The TV film, yet another _Newsnight_ recapitulation of the tragedy, introduced a short sequence recorded at the Great Ormond Street Children's Hospital. The police had allowed the cameras into the ward for the first time, as part of their now desperate appeal for witnesses of the child's escape.

Marion lay in her bed, her clenched fists pulling the sheet to her pursed lips. Her head rested to one side, torpid eyes apparently staring at the vase of irises on the nearby table. An elderly woman, the maternal grandmother, dressed in a Persian lamb coat and carrying a patent leather handbag, was guided to the bed by a nursing sister. She smiled hesitantly at her granddaughter, as the sister moved the flowers on which the child had fixed her gaze and urged her to turn her head.

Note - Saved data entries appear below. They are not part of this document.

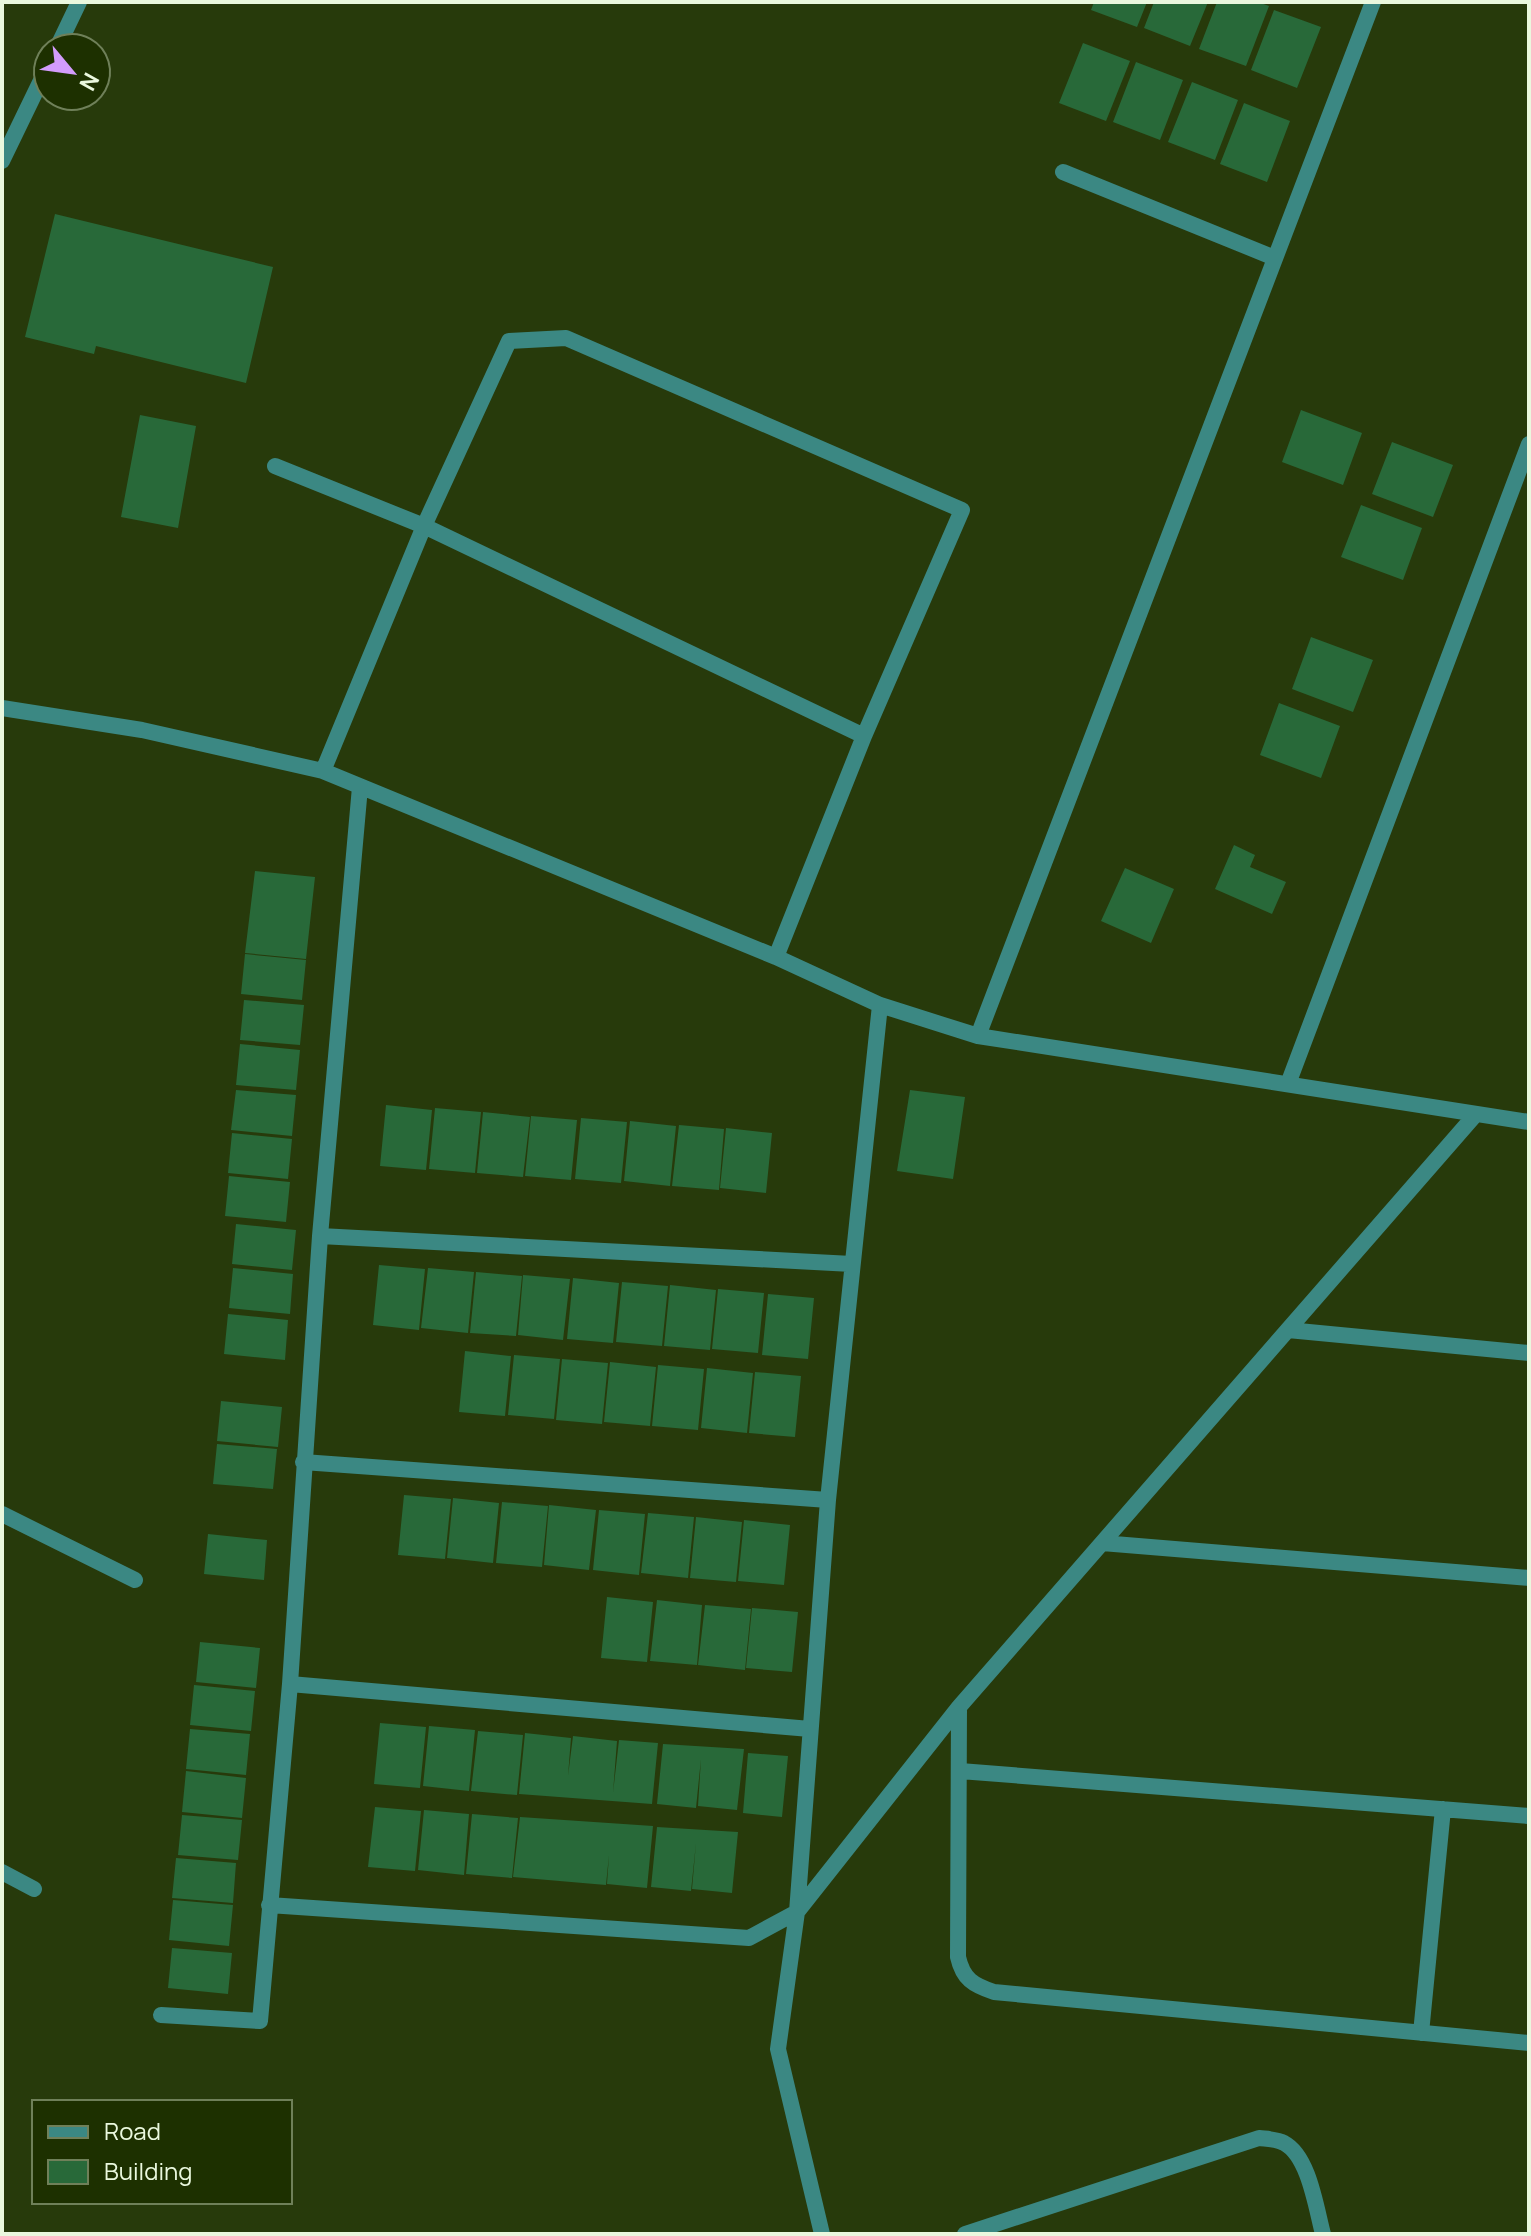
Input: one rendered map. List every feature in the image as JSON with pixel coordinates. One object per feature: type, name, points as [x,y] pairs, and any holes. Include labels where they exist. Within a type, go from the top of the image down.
[{"type":"street","points":[[65,32],[79,2]]},
{"type":"street","points":[[978,1036],[1371,2]]},
{"type":"street","points":[[2,161],[32,99]]},
{"type":"street","points":[[1063,172],[1275,258]]},
{"type":"street","points":[[323,771],[424,526],[509,341],[566,338],[962,510],[864,736],[776,957]]},
{"type":"street","points":[[1288,1084],[1529,444]]},
{"type":"street","points":[[275,466],[424,526],[864,736]]},
{"type":"street","points":[[2,708],[142,730],[323,771],[776,957],[880,1005],[978,1036],[1529,1122]]},
{"type":"street","points":[[161,2015],[260,2021],[290,1684],[320,1236],[360,787]]},
{"type":"street","points":[[822,2234],[778,2049],[797,1912],[828,1500],[880,1005]]},
{"type":"street","points":[[269,1905],[749,1938],[797,1912],[959,1707],[1476,1114]]},
{"type":"street","points":[[320,1236],[852,1264]]},
{"type":"street","points":[[1288,1330],[1529,1353]]},
{"type":"street","points":[[303,1462],[828,1500]]},
{"type":"street","points":[[2,1514],[135,1580]]},
{"type":"street","points":[[1102,1543],[1529,1578]]},
{"type":"street","points":[[290,1684],[810,1729]]},
{"type":"street","points":[[959,1707],[958,1957],[961,1973],[969,1981],[994,1992],[1529,2043]]},
{"type":"street","points":[[960,1771],[1529,1816]]},
{"type":"street","points":[[1421,2033],[1443,1809]]},
{"type":"street","points":[[2,1872],[34,1889]]},
{"type":"street","points":[[965,2234],[1259,2138],[1282,2142],[1298,2154],[1323,2234]]},
{"type":"building","points":[[1094,2],[1147,2],[1137,27],[1091,10]]},
{"type":"building","points":[[1154,2],[1208,2],[1190,46],[1144,28]]},
{"type":"building","points":[[1217,2],[1258,2],[1269,6],[1246,66],[1199,49]]},
{"type":"building","points":[[1274,10],[1321,27],[1297,88],[1251,70]]},
{"type":"building","points":[[1083,43],[1130,61],[1106,121],[1059,103]]},
{"type":"building","points":[[1136,62],[1183,80],[1160,140],[1113,122]]},
{"type":"building","points":[[1192,82],[1238,100],[1215,160],[1168,142]]},
{"type":"building","points":[[1244,103],[1290,121],[1267,182],[1220,164]]},
{"type":"building","points":[[55,214],[273,267],[246,383],[96,346],[94,354],[25,337]]},
{"type":"building","points":[[1301,410],[1362,433],[1343,485],[1282,462]]},
{"type":"building","points":[[140,415],[196,426],[178,528],[121,517]]},
{"type":"building","points":[[1392,442],[1453,465],[1433,517],[1372,494]]},
{"type":"building","points":[[1361,505],[1422,528],[1403,580],[1341,557]]},
{"type":"building","points":[[1311,637],[1373,660],[1353,712],[1292,689]]},
{"type":"building","points":[[1279,703],[1340,726],[1321,778],[1260,755]]},
{"type":"building","points":[[1234,845],[1255,855],[1250,867],[1286,882],[1272,914],[1215,889]]},
{"type":"building","points":[[1125,868],[1174,889],[1151,943],[1101,921]]},
{"type":"building","points":[[255,871],[315,877],[306,959],[245,953]]},
{"type":"building","points":[[245,954],[306,960],[302,1000],[241,994]]},
{"type":"building","points":[[244,1000],[304,1005],[300,1045],[240,1040]]},
{"type":"building","points":[[240,1044],[300,1050],[296,1090],[236,1085]]},
{"type":"building","points":[[236,1090],[296,1095],[292,1136],[231,1130]]},
{"type":"building","points":[[910,1090],[965,1097],[953,1179],[897,1171]]},
{"type":"building","points":[[386,1105],[432,1110],[426,1170],[380,1166]]},
{"type":"building","points":[[435,1108],[481,1112],[475,1173],[429,1169]]},
{"type":"building","points":[[483,1112],[530,1117],[523,1177],[477,1173]]},
{"type":"building","points":[[531,1116],[577,1120],[571,1180],[525,1176]]},
{"type":"building","points":[[581,1118],[627,1122],[621,1183],[575,1179]]},
{"type":"building","points":[[630,1121],[676,1126],[670,1186],[624,1181]]},
{"type":"building","points":[[679,1125],[724,1129],[719,1190],[672,1186]]},
{"type":"building","points":[[726,1128],[772,1133],[766,1193],[720,1188]]},
{"type":"building","points":[[232,1133],[292,1139],[288,1179],[228,1173]]},
{"type":"building","points":[[229,1176],[290,1182],[286,1222],[225,1216]]},
{"type":"building","points":[[236,1224],[296,1230],[292,1270],[232,1264]]},
{"type":"building","points":[[379,1265],[425,1269],[419,1330],[373,1325]]},
{"type":"building","points":[[233,1268],[293,1274],[290,1314],[229,1308]]},
{"type":"building","points":[[428,1268],[474,1272],[468,1333],[421,1328]]},
{"type":"building","points":[[476,1272],[522,1276],[516,1336],[470,1333]]},
{"type":"building","points":[[523,1275],[570,1279],[563,1340],[518,1335]]},
{"type":"building","points":[[573,1278],[619,1283],[613,1343],[567,1339]]},
{"type":"building","points":[[622,1282],[668,1286],[662,1346],[616,1342]]},
{"type":"building","points":[[670,1285],[716,1290],[710,1350],[664,1346]]},
{"type":"building","points":[[718,1289],[764,1293],[758,1353],[712,1349]]},
{"type":"building","points":[[768,1294],[814,1298],[808,1359],[762,1355]]},
{"type":"building","points":[[228,1314],[288,1320],[285,1360],[224,1354]]},
{"type":"building","points":[[465,1351],[511,1356],[505,1416],[459,1412]]},
{"type":"building","points":[[514,1355],[560,1359],[554,1419],[508,1415]]},
{"type":"building","points":[[562,1359],[608,1363],[602,1424],[556,1420]]},
{"type":"building","points":[[610,1362],[656,1367],[650,1426],[604,1422]]},
{"type":"building","points":[[658,1365],[704,1369],[698,1430],[652,1426]]},
{"type":"building","points":[[707,1368],[753,1373],[747,1433],[701,1428]]},
{"type":"building","points":[[755,1372],[801,1376],[795,1437],[749,1433]]},
{"type":"building","points":[[221,1401],[282,1407],[278,1447],[217,1441]]},
{"type":"building","points":[[217,1444],[277,1449],[273,1489],[213,1484]]},
{"type":"building","points":[[404,1495],[451,1499],[445,1559],[398,1555]]},
{"type":"building","points":[[453,1498],[499,1503],[493,1563],[447,1558]]},
{"type":"building","points":[[502,1502],[548,1506],[542,1567],[496,1563]]},
{"type":"building","points":[[549,1505],[596,1510],[589,1570],[544,1565]]},
{"type":"building","points":[[599,1510],[645,1514],[639,1575],[593,1570]]},
{"type":"building","points":[[648,1513],[694,1517],[688,1578],[641,1573]]},
{"type":"building","points":[[696,1517],[742,1522],[736,1582],[690,1578]]},
{"type":"building","points":[[744,1520],[790,1525],[784,1585],[738,1581]]},
{"type":"building","points":[[208,1534],[267,1540],[264,1580],[204,1574]]},
{"type":"building","points":[[607,1597],[653,1602],[647,1662],[601,1658]]},
{"type":"building","points":[[657,1600],[702,1605],[697,1665],[650,1661]]},
{"type":"building","points":[[705,1605],[751,1609],[745,1670],[698,1665]]},
{"type":"building","points":[[752,1608],[798,1612],[792,1672],[746,1668]]},
{"type":"building","points":[[200,1642],[260,1648],[256,1688],[196,1682]]},
{"type":"building","points":[[194,1685],[255,1691],[251,1731],[190,1725]]},
{"type":"building","points":[[380,1723],[426,1727],[420,1788],[374,1784]]},
{"type":"building","points":[[429,1726],[475,1730],[469,1791],[423,1786]]},
{"type":"building","points":[[190,1729],[250,1734],[246,1775],[186,1769]]},
{"type":"building","points":[[478,1731],[523,1735],[517,1795],[471,1791]]},
{"type":"building","points":[[525,1733],[571,1738],[568,1776],[573,1736],[617,1741],[613,1793],[619,1740],[658,1743],[652,1804],[519,1794]]},
{"type":"building","points":[[663,1744],[744,1749],[737,1810],[698,1806],[701,1759],[696,1808],[657,1804]]},
{"type":"building","points":[[748,1753],[788,1756],[782,1817],[743,1813]]},
{"type":"building","points":[[186,1771],[246,1778],[242,1818],[182,1812]]},
{"type":"building","points":[[375,1807],[421,1811],[415,1871],[368,1867]]},
{"type":"building","points":[[424,1810],[469,1814],[464,1875],[418,1870]]},
{"type":"building","points":[[472,1814],[518,1818],[512,1878],[466,1874]]},
{"type":"building","points":[[182,1815],[242,1820],[238,1860],[178,1855]]},
{"type":"building","points":[[520,1817],[653,1826],[647,1888],[607,1884],[609,1855],[606,1885],[513,1877]]},
{"type":"building","points":[[657,1827],[738,1832],[732,1893],[692,1889],[696,1843],[691,1891],[651,1887]]},
{"type":"building","points":[[176,1858],[236,1863],[233,1903],[172,1898]]},
{"type":"building","points":[[173,1900],[233,1905],[229,1946],[169,1940]]},
{"type":"building","points":[[172,1948],[232,1953],[228,1994],[168,1988]]}]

My hall telephone rang while I was watching this affecting scene on the television screen. I paused at the door of the living room, as Marion Miller stared at the imposing figure of her grandmother. In a now famous gesture, endlessly repeated on TV and even mimicked by alternative comedians, the child raised her left hand from the safety of the sheet. She seemed to press a key into a lock and then turn it with a difficult double motion of her small hand-exactly the sequence of wrist movements, according to the experts, that would release a spring-loaded mortise lock. At the same time her right hand rose to her forehead, as if warding off the blow of one of the kidnappers, probably on the other side of the door and between whose legs she had made her brave and miraculous escape.